Young homeowners most likely to face mortgage stress – BBC News

  • by Kevin Peachey
  • cost of living reporter

image Source, Getty Images

The Financial Conduct Authority (FCA) has said that young homeowners are likely to be financially stretched as a result of higher mortgage rates.

The regulator said an estimated 356,000 mortgage borrowers could face difficulties with repayments by July next year, with those aged 18 to 34 most affected.

This is down from its previous estimate in September which suggested 570,000 people could have the problem.

Competition is back in the home loan market, with fixed rates coming down.

worry about repayment

The FCA defined mortgage borrowers as being financially stretched if more than 30% of their gross household income was going towards mortgage payments and they were not already behind in payments.

It said smaller homeowners, and those living in London and the South East of England, were the most likely to find themselves in this situation.

Within this group, those starting a fixed rate deal could pay an extra £340 a month on average under a new mortgage deal.

But the overall picture was less stark than previously estimated due to changes in market expectations of the Bank of England’s base rate – which affects lenders’ fees.

The previous analysis was based on market expectations in September last year that the bank rate would have peaked at around 5.5%, in contrast to the peak of around 4.5% in February expectations that were used to calculate the most recent estimate.

The FCA said that by June last year 200,000 landlords had already defaulted on payments.

“Our research shows that most people are making mortgage repayments, but some may be facing difficulties,” said Sheldon Mills, executive director of consumers and competition at the FCA.

“If you are struggling to pay your mortgage, or you are worried, you don’t have to manage alone. Your lender has a range of tools available to help.

“Contact as soon as you have concerns, don’t wait until you’ve missed a payment before doing so. Simply talking to them about your options will not affect your credit rating.”

Mortgage rates rose throughout the past year, making a new fixed-rate deal more expensive than many homeowners have seen for at least a decade.
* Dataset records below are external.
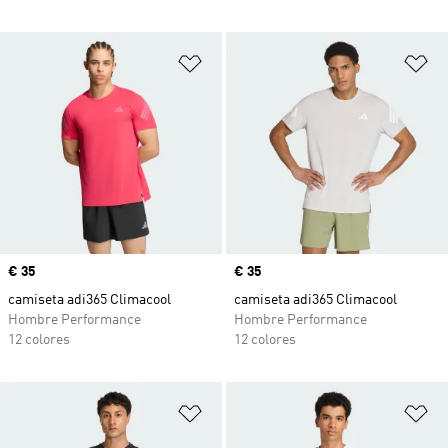
Añadir a la lista de deseos
Añ
Precio
€ 35
Precio
€ 35
camiseta adi365 Climacool
camiseta adi365 Climacool
Hombre Performance
Hombre Performance
12 colores
12 colores
Añadir a la lista de deseos
Añ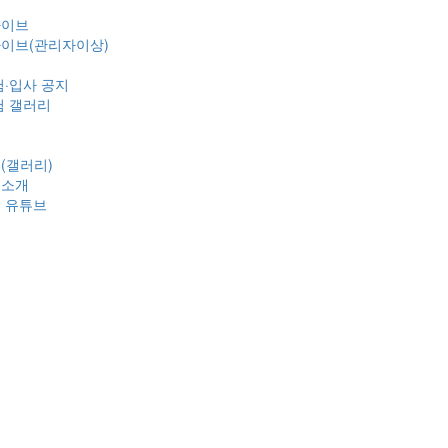
카이브
이브(관리자이상)
험·입사 공지
험 갤러리
(갤러리)
정소개
 유튜브
식
개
Rates rose after the mini-budget but have stabilized since lenders started competing again for borrowers.

Borrowers have also faced financial stress from rising cost of living, particularly food and energy bills.

Settling it all together: what happens if I miss a payment

Within 15 working days of the default equivalent to two or more months of repayment, your lender must:

  • tell you how much you owe
  • List missed payments
  • State how much is owed on the mortgage
  • Outline any fees

Your lender must treat you fairly by considering any request to change your payment pattern, perhaps with a lower payment for a shorter period.

The FCA indicates that any arrangement you get into will show up on your credit file – affecting your ability to borrow money in the future – as will any missed payments.

Your lender may also suggest or allow you to extend the term of the mortgage or let you pay only interest for a certain period.

Lenders can offer mortgage holidays which enable you to delay payments based on individual circumstances – and not for those who are already in arrears – but not indefinitely. Again, this will appear on your credit file.